3. Roger Perron, ‘Idea/Representation’, International Dictionary of Psychoanalysis, http://www.enotes.com/psychoanalysis-encyclopedia/idea-representation.

4. ‘In French,’ observes Serge Leclaire, ‘re-présenter evokes the dimension of a return in the present time, while in German, vorstellen puts the accent on the space in front of what it replaces’ (CpA 2.5:127).

5. Jean Laplanche and Jean-Bertrand Pontalis, ‘Representability, Considerations of’, The Language of Psychoanalysis, 388-389.
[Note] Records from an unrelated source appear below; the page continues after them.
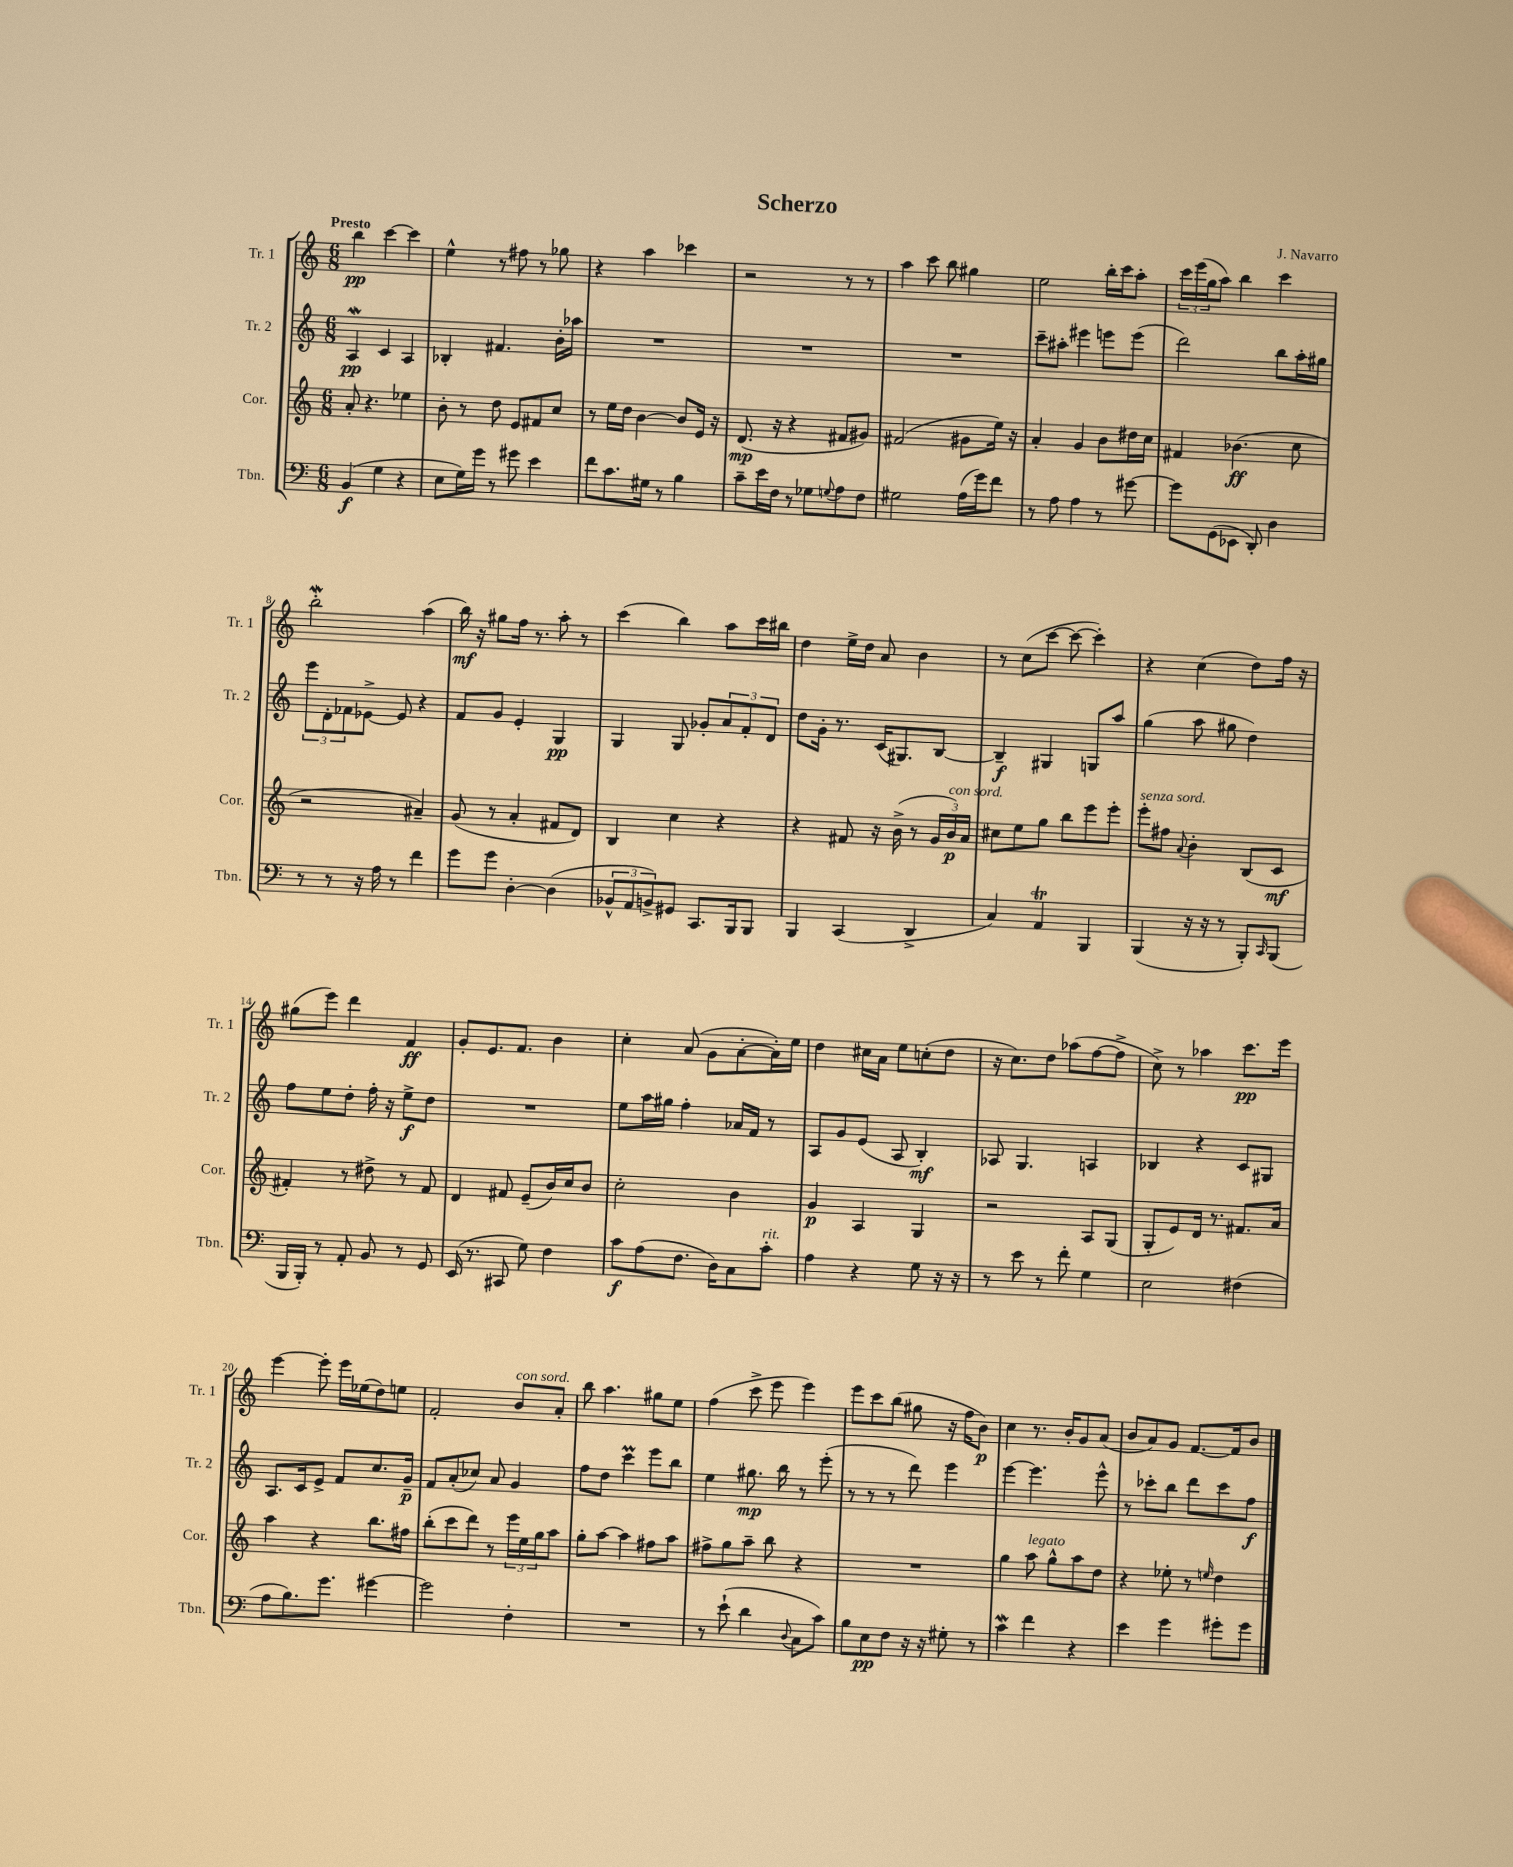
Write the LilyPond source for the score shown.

\header { title = "Scherzo" composer = "J. Navarro" }
<<
\new StaffGroup <<
\new Staff = "s0" \with { instrumentName = "Tr. 1" shortInstrumentName = "Tr. 1" } {
    \clef treble \key c \major \numericTimeSignature \time 6/8 \tempo "Presto"
    b''4\pp c'''4~ c'''4 |
    e''4-^ r8 fis''8 r8 ges''8 |
    r4 a''4 ces'''4 |
    r2 r8 r8 |
    a''4 c'''8 b''8 gis''4 |
    e''2 b''16-. c'''16 a''8-. |
    \tuplet 3/2 { c'''16 e'''16( g''16 } a''8) b''4 c'''4 |
    b''2-.\mordent a''4( |
    b''16\mf) r16 gis''8 f''16 r8. a''8-. r8 |
    c'''4( b''4) a''8 c'''16 bis''16 |
    d''4 e''16-> d''16 a'8 b'4 |
    r8 c''8( c'''8~ c'''8~ c'''4-.) |
    r4 c''4( d''8) f''16 r16 |
    gis''8( e'''8) d'''4 f'4\ff |
    g'8-. e'8. f'8. b'4 |
    c''4-. a'8( g'8 a'8~-. a'16-.) e''16 |
    d''4 cis''16 a'16 e''8 c''8-.( d''8 |
    r16 c''8.) d''8 aes''8( f''8~ f''8-> |
    c''8->) r8 aes''4 c'''8.\pp e'''16 |
    e'''4~ e'''8-. e'''16 ees''16( d''8) e''8 |
    f'2-. b'8^\markup { \italic "con sord." } a'8-. |
    b''8 a''4. gis''8 e''8 |
    f''4( c'''8-> e'''8 e'''4) |
    e'''8 c'''8 b''8( gis''8 r16 f''16 b'8\p) |
    c''4 r8. b'16-. g'8 a'8( |
    b'8 a'8) g'8 f'8.~ f'16 b'8 \bar "|." |
}
\new Staff = "s1" \with { instrumentName = "Tr. 2" shortInstrumentName = "Tr. 2" } {
    \clef treble \key c \major \numericTimeSignature \time 6/8
    a4\mordent\pp c'4 a4 |
    bes4-. fis'4. b'16-. aes''16 |
    R2. |
    R2. |
    R2. |
    c'''8-- ais''8-. eis'''4 e'''8 e'''8( |
    d'''2) b''8 a''16-. gis''16 |
    \tuplet 3/2 { e'''8 d'8-. fes'8 } ees'8~-> ees'8 r4 |
    f'8 g'8 e'4-. g4\pp |
    g4 g8 ges'8-. \tuplet 3/2 { a'8 f'8-. d'8 } |
    d''8 g'16-. r8. c'16( gis8.) b8~ |
    b4--\f gis4 g8 a''8 |
    g''4( a''8 gis''8 d''4) |
    f''8 e''8 d''8-. f''16-. r16 e''8->\f d''8 |
    R2. |
    e''8 a''16 gis''16 f''4-. aes'16 f'16 r8 |
    a8 g'8 e'8( a8 b4-.\mf) |
    aes8 g4. a4 |
    bes4 r4 c'8 gis8 |
    a8. c'16 e'8-> f'8 c''8. g'16--\p |
    f'8 a'8-.( ces''8) a'8 g'4 |
    f''8 d''8 c'''4\prall e'''8 b''8 |
    e''4 gis''8.\mp b''16 r8 e'''8-.( |
    r8 r8 r8 d'''8) e'''4 |
    e'''4~ e'''4. e'''8-^ |
    r8 ces'''8-. b''8 d'''8 ces'''8 f''8\f \bar "|." |
}
\new Staff = "s2" \with { instrumentName = "Cor." shortInstrumentName = "Cor." } {
    \clef treble \key c \major \numericTimeSignature \time 6/8
    a'8-. r4. ees''4 |
    b'8-. r8 d''8 e'8 fis'8 c''8 |
    r8 e''16 d''16 b'4~ b'8 e'16 r16 |
    d'8.\mp( r16 r4 fis'8 gis'8) |
    fis'2( gis'8 e''16) r16 |
    a'4-. g'4 b'8 dis''16 c''16 |
    fis'4 bes'4.\ff( c''8 |
    r2 ais'4--) |
    g'8( r8 a'4-. fis'8 d'8) |
    b4 c''4 r4 |
    r4 fis'8 r16 b'16->( r8 \tuplet 3/2 { g'16 b'16\p^\markup { \italic "con sord." }) a'16 } |
    cis''8 e''8 g''8 b''8 e'''8 e'''8-. |
    e'''8-.^\markup { \italic "senza sord." } fis''8 \appoggiatura { a'8 } b'4-. b8( c'8\mf |
    fis'4-.) r8 dis''8-> r8 fis'8 |
    d'4 fis'8 e'8--( b'16) c''16 b'8 |
    c''2-. b'4 |
    g'4\p a4 g4 |
    r2 a8 g8( |
    g8-. e'8) d'16 r8. fis'8. a'16 |
    a''4 r4 b''8. fis''16 |
    b''8-.( c'''8 d'''8) r8 \tuplet 3/2 { e'''16 e''16 g''16 } a''8 |
    g''8-. a''8~ a''4 fis''8 a''8 |
    fis''8-> g''8 a''8-- b''8 r4 |
    R2. |
    g''4 a''8^\markup { \italic "legato" } g''8-^ a''8 d''8 |
    r4 ees''8-. r8 \grace { e''16 } d''4 \bar "|." |
}
\new Staff = "s3" \with { instrumentName = "Tbn." shortInstrumentName = "Tbn." } {
    \clef bass \key c \major \numericTimeSignature \time 6/8
    b,4\f( g4 r4 |
    e8 g16) g'16 r8 gis'8 e'4 |
    f'8 c'8. gis16 r8 b4 |
    c'8-- e'16 f16 r8 ges8 \appoggiatura { g8 } a8 f8 |
    gis2 a16( g'16) f'8 |
    r8 a8 a4 r8 gis'8~ |
    gis'8 g,8( ees,8 d,8-.) d4 |
    r8 r8 r16 a16 r8 f'4 |
    g'8 g'8 d4~-. d4( |
    \tuplet 3/2 { bes,8-^ a,8 b,8->) } gis,8 c,8. b,,16 b,,8 |
    b,,4 c,4( d,4-> |
    c4) a,4\trill b,,4 |
    b,,4( r16 r16 r8 b,,8-.) \grace { c,16 } b,,8( |
    b,,16 b,,16-.) r8 a,8-. b,8 r8 g,8 |
    e,16( r8. cis,8 g8) f4 |
    c'8\f a8( f8. d16) c8 c'8-.^\markup { \italic "rit." } |
    a4 r4 g8 r16 r16 |
    r8 e'8 r8 f'8-. g4 |
    e2 fis4( |
    a8 b8.) g'8. gis'4~ |
    gis'2 f4-. |
    R2. |
    r8 e'8-!( d'4 \appoggiatura { d8 } c8 c'8) |
    b8 e8\pp f8 r16 r16 gis8-. r8 |
    c'4\mordent f'4 r4 |
    e'4 g'4 gis'8-. gis'8 \bar "|." |
}
>>
>>
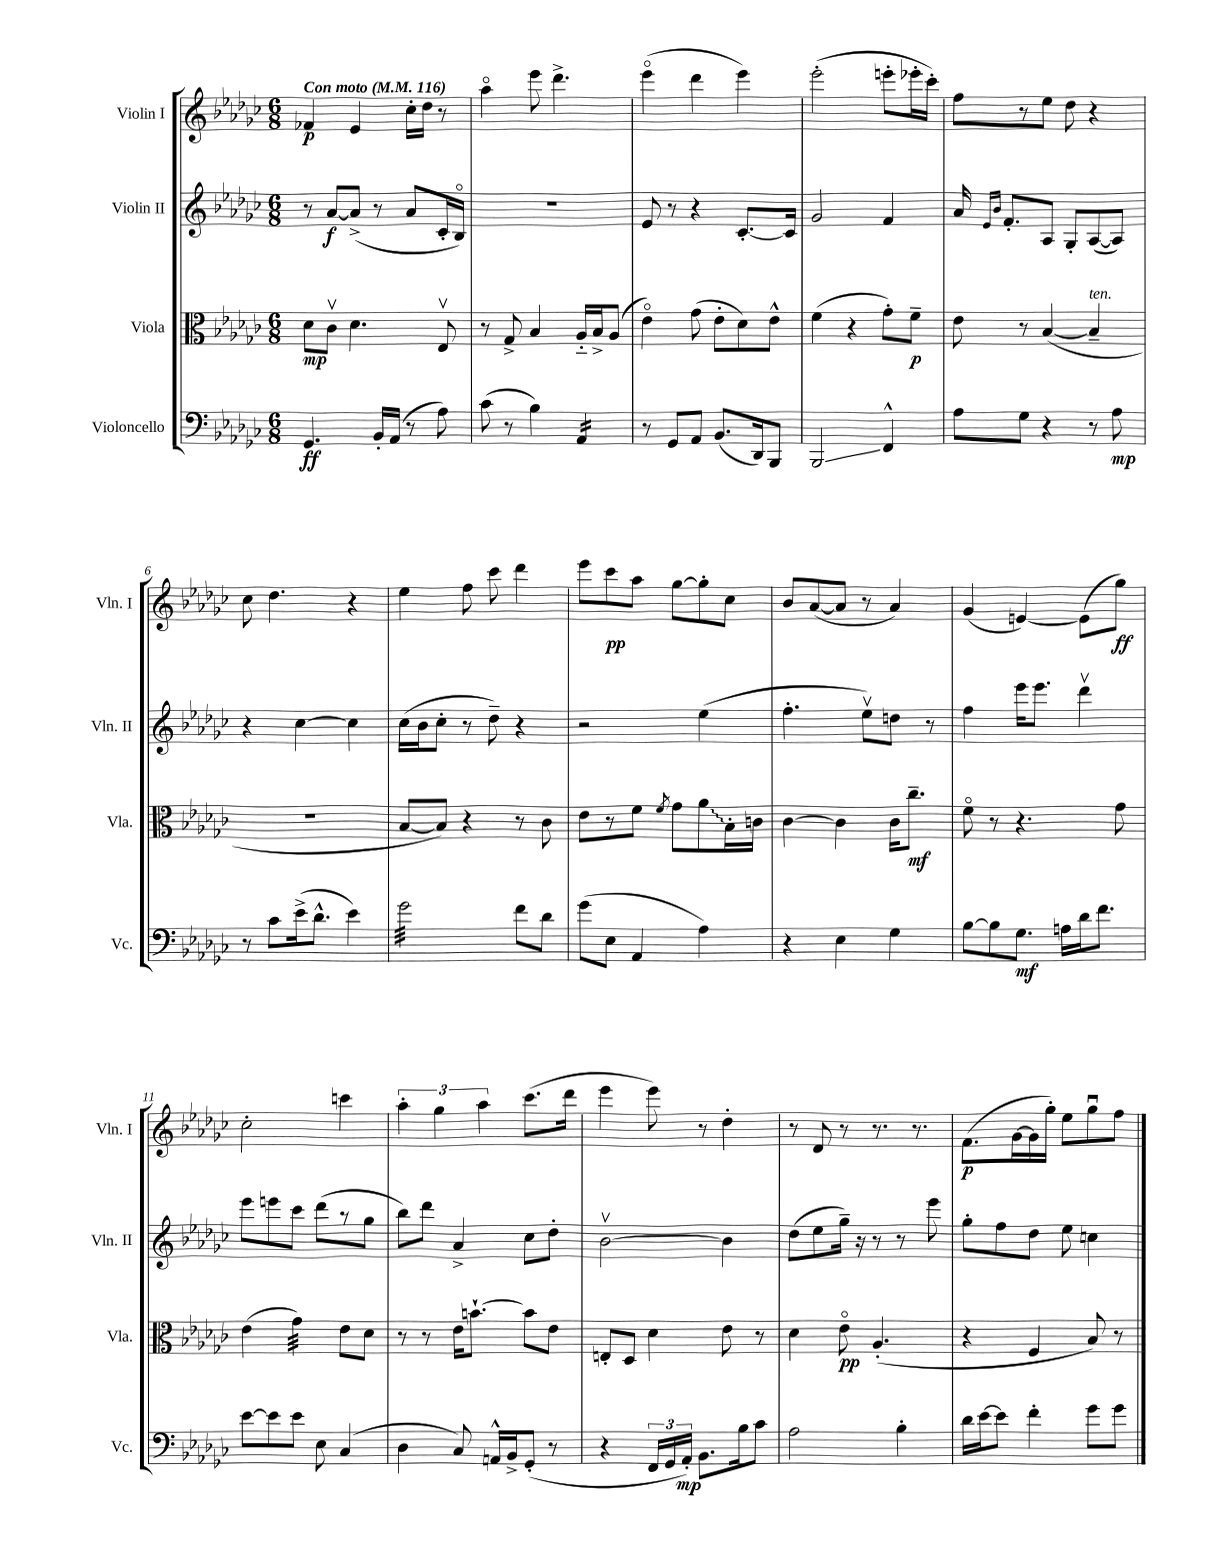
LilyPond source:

<<
\new StaffGroup <<
\new Staff = "s0" \with { instrumentName = "Violin I" shortInstrumentName = "Vln. I" } {
    \clef treble \key ges \major \numericTimeSignature \time 6/8 \tempo "Con moto" 4 = 116
    \autoBeamOff fes'4\p ees'4 ces''16[-. des''16] r8 |
    aes''4\flageolet ees'''8 des'''4.-> |
    ees'''4\flageolet( des'''4 ees'''4) |
    ees'''2-.( e'''8[-. ees'''16-. ces'''16]-.) |
    f''8[ r8 ees''8] des''8 r4 |
    ces''8 des''4. r4 |
    ees''4 f''8 ces'''8 des'''4 |
    ees'''8[ ces'''8\pp aes''8] ges''8[~ ges''8-. ces''8] |
    bes'8[ aes'8~( aes'8] r8 aes'4) |
    ges'4( e'4~) e'8[( ges''8]\ff) |
    ces''2-. c'''4 |
    \tuplet 3/2 { aes''4-. ges''4 aes''4 } ces'''8.[( des'''16] |
    ees'''4 ees'''8) r8 des''4-. |
    r8 des'8 r8 r8. r8. |
    f'8.[\p( ges'16~ ges'16 ges''16]-.) ees''8[ ges''8\downbow f''8] \bar "|." |
}
\new Staff = "s1" \with { instrumentName = "Violin II" shortInstrumentName = "Vln. II" } {
    \clef treble \key ges \major \numericTimeSignature \time 6/8
    \autoBeamOff r8 aes'8[~\f aes'8]->( r8 aes'8[ ces'16-. bes16]\flageolet) |
    R2. |
    ees'8 r8 r4 ces'8.[~-. ces'16] |
    ges'2 f'4 |
    aes'16 \grace { ees'16[ bes'16] } f'8.[-. aes8] ges8[-. aes8~( aes8]) |
    r4 ces''4~ ces''4 |
    ces''16[( bes'16 ces''8]-. r8 des''8--) r4 |
    r2 ees''4( |
    f''4.-. ees''8[\upbow) d''8] r8 |
    f''4 ees'''16[ ees'''8.] des'''4\upbow |
    ees'''8[ e'''8 ces'''8] des'''8[( r8 ges''8] |
    bes''8[) des'''8] aes'4-> ces''8[ des''8]-. |
    bes'2~\upbow bes'4 |
    des''8[( ees''8 ges''16]--) r16 r8 r8 ees'''8 |
    ges''8[-. f''8 des''8] ees''8 c''4 \bar "|." |
}
\new Staff = "s2" \with { instrumentName = "Viola" shortInstrumentName = "Vla." } {
    \clef alto \key ges \major \numericTimeSignature \time 6/8
    \autoBeamOff des'8[\mp ces'8]\upbow des'4. ees8\upbow |
    r8 ges8-> bes4 aes16[-_ bes16-> aes8]( |
    ees'4\flageolet) ges'8( ees'8[-. des'8) ees'8]-^ |
    f'4( r4 ges'8[-.) f'8]--\p |
    ees'8 r8 bes4~( bes4--^\markup { \italic "ten." } |
    R2. |
    bes8[~ bes8]) r4 r8 ces'8 |
    ees'8[ r8 f'8] \acciaccatura { f'8 } ges'8[ \once \override Glissando.style = #'zigzag aes'8\glissando bes16-. c'16] |
    ces'4~ ces'4 ces'16[ ces''8.]--\mf |
    f'8\flageolet r8 r4. ges'8 |
    ees'4( ges'4:32) ees'8[ des'8] |
    r8 r8 ees'16[ b'8.]~-! b'8[ ees'8] |
    e8[-. des8] des'4 ees'8 r8 |
    des'4 ees'8\flageolet\pp aes4.-.( |
    r4 f4 bes8) r8 \bar "|." |
}
\new Staff = "s3" \with { instrumentName = "Violoncello" shortInstrumentName = "Vc." } {
    \clef bass \key ges \major \numericTimeSignature \time 6/8
    \autoBeamOff ges,4.\ff bes,16[-. aes,16]( r8 aes8) |
    ces'8( r8 bes4) aes,4:16 |
    r8 ges,8[ aes,8] bes,8.[( des,16) bes,,8] |
    bes,,2\glissando f,4-^ |
    aes8[ ges8] r4 r8 aes8\mp |
    r8 ces'8[ ees'16->( des'8.]-^ ees'4) |
    ges'2:32 f'8[ des'8] |
    ges'8[( ees8] aes,4 aes4) |
    r4 ees4 ges4 |
    bes8[~ bes8 ges8.]\mf a16[ des'16 f'8.] |
    ees'8[~ ees'8 ees'8] ees8 ces4( |
    des4 ces8) a,16[-^ bes,16-> ges,8]-.( r8 |
    r4 \tuplet 3/2 { f,16[ ges,16 aes,16]-.\mp) } bes,8.[ bes16 ces'8] |
    aes2 bes4-. |
    des'16[ ees'16~ ees'8] f'4-. ges'8[ ges'8] \bar "|." |
}
>>
>>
6. Jean Laplanche and Pontalis translate Vorstellungsrepräsentanz as an ‘idea or group of ideas to which the instinct becomes fixated in the course of the subject’s history […]. “Vorstellungsrepräsentanz” means a delegate (in this instance, a delegate of the instinct) in the sphere of ideas; it should be stressed that according to Freud’s conception it is the idea that represents the instinct, not the idea itself that is represented by something else – Freud is quite explicit about this’ (Laplanche and Pontalis, ‘Ideational Representative’, The Language of Psychoanalysis, 202-203). Laplanche and Pontalis point out that Freud’s reference here to a representation or ‘delegation of the soma within the psyche […] is formulated in two different ways. Sometimes the instinct itself is presented as “the psychical representative of the stimuli originating from within the organism and reaching the mind”. At other times the instinct becomes part of the process of somatic excitation, in which case it is represented in the psyche by “instinctual representatives” which comprise two elements – the ideational representative and the quota of affect’ (Laplanche and Pontalis, ‘Psychical Representative’, ibid., 363).

7. Perron, ‘Idea/Representation’, citing Freud, ‘A Project for a Scientific Psychology’.

8. What makes any given situation infinity, Zupančič continues, ‘is not the exclusion of any operation of representation […] but its inclusion. What makes any particular “presentation” infinite is precisely that it already includes representation. [Lacan’s master signifier] S1 as “point de capiton” is not a meta-signifier in relation to S2, to the virtually infinite battery of signifiers and their combinations that Lacan also calls “knowledge”. S1 quilts this set not by counting the count itself, but by “presenting” the very impossibility of an immediate coincidence of the two counts, i.e. by presenting the very gap between them. In other words, S1 is the signifier of the impossibility of the two (counting and counting the count itself) to be One. It is the signifier of the very gap or interval or void that separates them in any process of representation: a void that is precisely the cause of the infinite layering of representation. For Lacan, the Real of being is this void or interval or gap, this very non-coincidence, whereas the wandering excess is already its result. S1 presents this void by naming it, it does not represent it. Lacan’s S1, the (in)famous “master signifier” or “phallic signifier” is, paradoxically, the only way to write [with Badiou] that “the One is not” and that what “is” is the void that constitutes the original disjunction in the midst of every count-for-one. The count-for-one is always already two’ (Zupančič, ‘The Fifth Condition’, 199-200).

9. Cf. Jean Laplanche and Serge Leclaire, ‘L’Inconscient: une étude psychanalytique’, Les Temps modernes 183 (1961).